*** Data extracts Section Begins ***
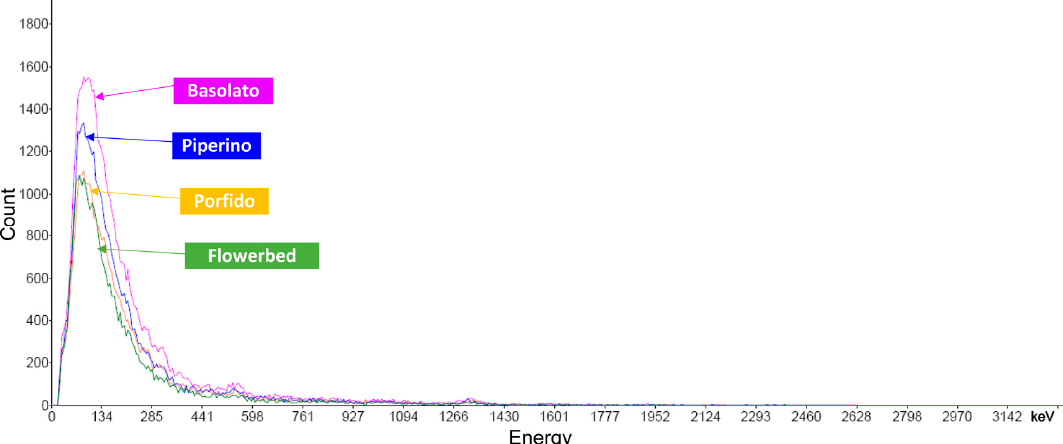
Figure 5. Spectra of different flooring materials in B. Longo Square. It is interesting to notice how igneous ( basolato ) or volcano-sedimentary ( piperino ) rocks are easily recognizable, especially if we consider some energy intervals in the left part of the graph.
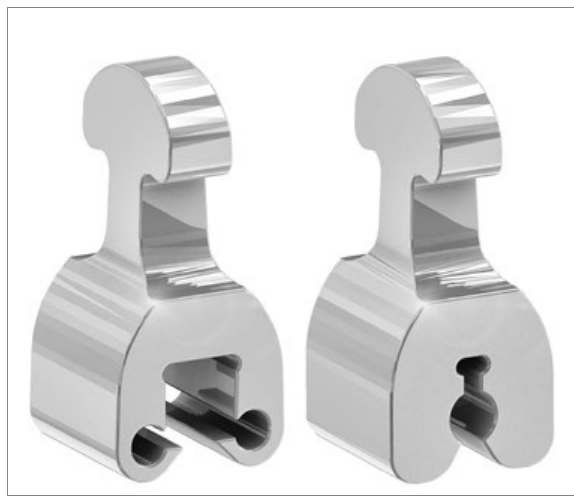
Figure 1. The nickel titanium Trillium Compression Hooks for rectangular (left) and round (right) arch Table I. Available dimensions of compression hooks for round, square, and rectangular wires.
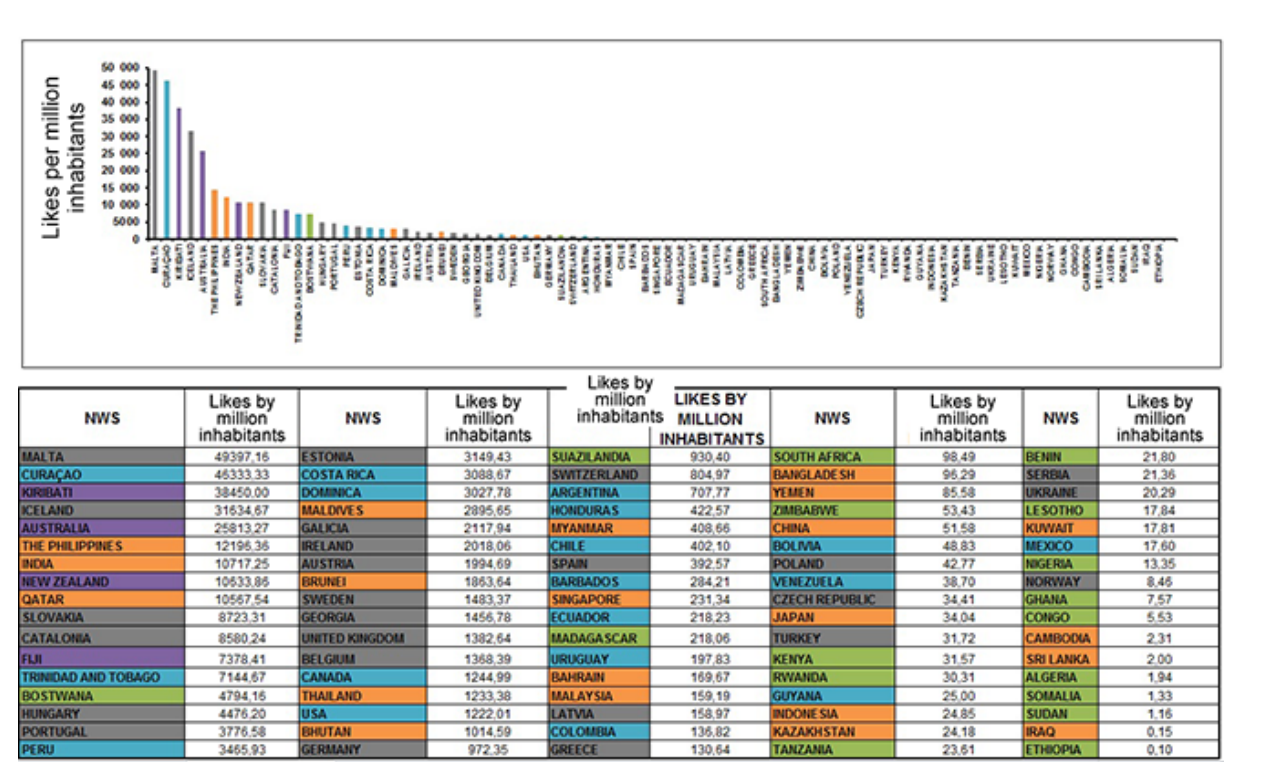
Figure 4. Likes by million inhabitants of NMSs’ Facebook accounts (May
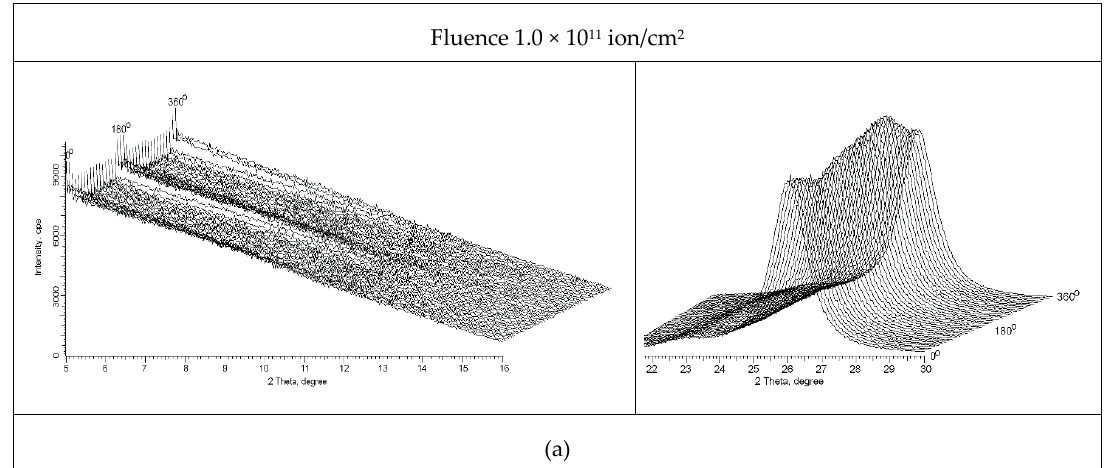
Figure 4. X-ray diffraction patterns of test samples polymer films: ( a ) irradiated Kr 13+ ions; ( b ) Figure 4. X-ray di ff raction patterns of test samples polymer films: ( a ) irradiated Kr 13 + ions; ( b ) irradiated irradiated Kr 14+ ions; ( c ) irradiated Kr 15+ ions. Kr 14 + ions; ( c ) irradiated Kr 15 + ions.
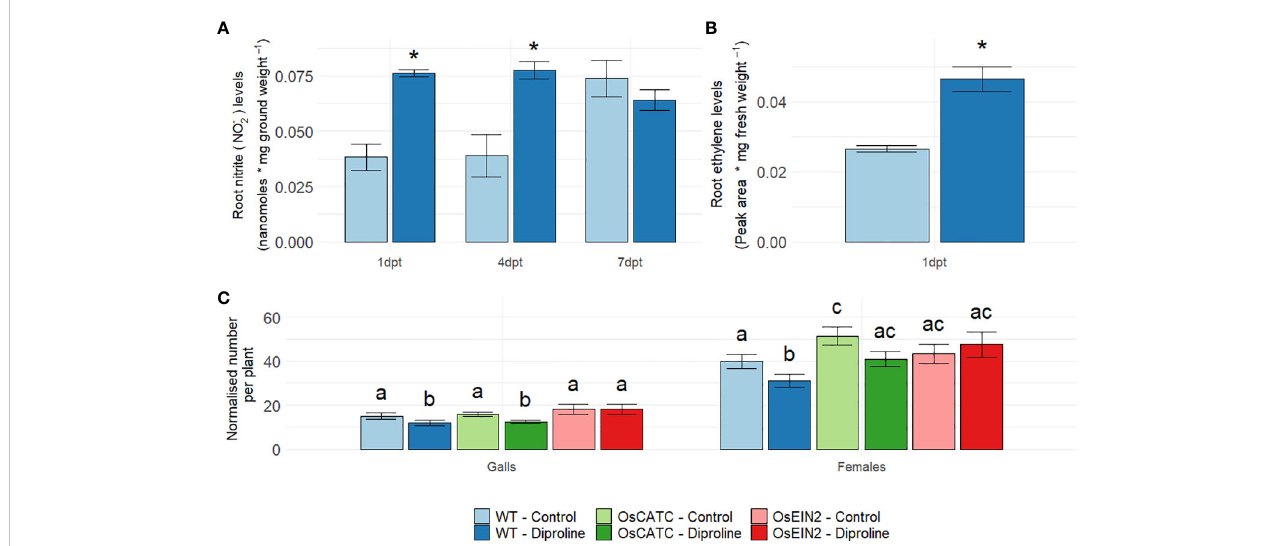
FIGURE 3 Ethylene and nitric oxide mediate diproline-induced resistance in rice. (A) Root nitrite ( NO − 2 ) levels, one, four and seven days post foliar treatment with water (control) or 500 µM diproline (1 dpt, 4 dpt and 7 dpt, respectively) (n = 5). (B) Root ethylene levels at 1 dpt (n = 5). (C) Normalized number of galls and female nematodes per plant, as assessed fourteen days after inoculation with 250 Meloidogyne graminicola second-stage juvenile nematodes (n = 16). One day before inoculation, plants were treated with water (control) or 500 µM diproline. OsCATC is defective in CATALASE C (Os03g0131200). OsEIN2 is an RNAi-line of ETHYLENE-INSENSITIVE PROTEIN 2 (Os07g0155600). Error bars represent the standard error of the mean. (A – C) . In subpanels, a and b, asterisks indicate a signi fi cant difference from mock-treated plants according to a two-sided heteroscedastic t-test (p<0.05). In subpanel c, treatments with different letters are signi fi cantly different (p < 0.05), according to a non-parametric Mann-Whitney test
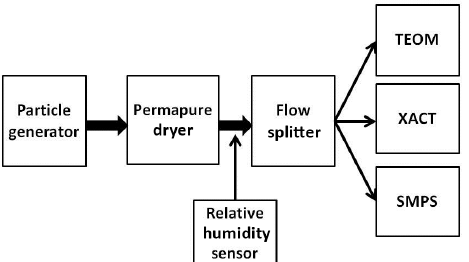
Figure 1. Schematic of instrument set up during laboratory calibra-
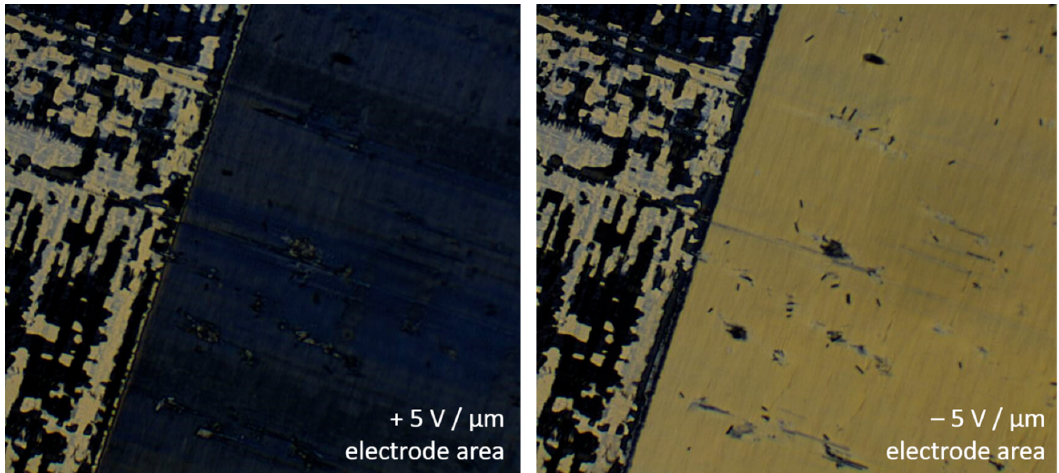
Figure 14. Polar electro-optic effect of a lyotropic SmC* phase in the SSFLC geometry ( 4 with 20 wt% formamide at 28 °C in a 1.6 µm thick cell). The directions of the spontaneous polarization and director tilt depend on the sign of the applied electric field. Therefore, the transmittance of the sample depends on the sign of E . Outside the electrode area (upper left corner) the tilt domain texture of the virgin sample can be seen.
*** Data extracts Section Ends ***
Aim of the task: Only one stretch of the listing above is to be duplicated: the lines from the one containing "Figure 1. The" through the one containing "Figure 4. Likes", both included. Copy them exactly, minus the pictures.

Exercise result:
Figure 1. The nickel titanium Trillium Compression Hooks for rectangular (left) and round (right) arch Table I. Available dimensions of compression hooks for round, square, and rectangular wires.
Figure 4. Likes by million inhabitants of NMSs’ Facebook accounts (May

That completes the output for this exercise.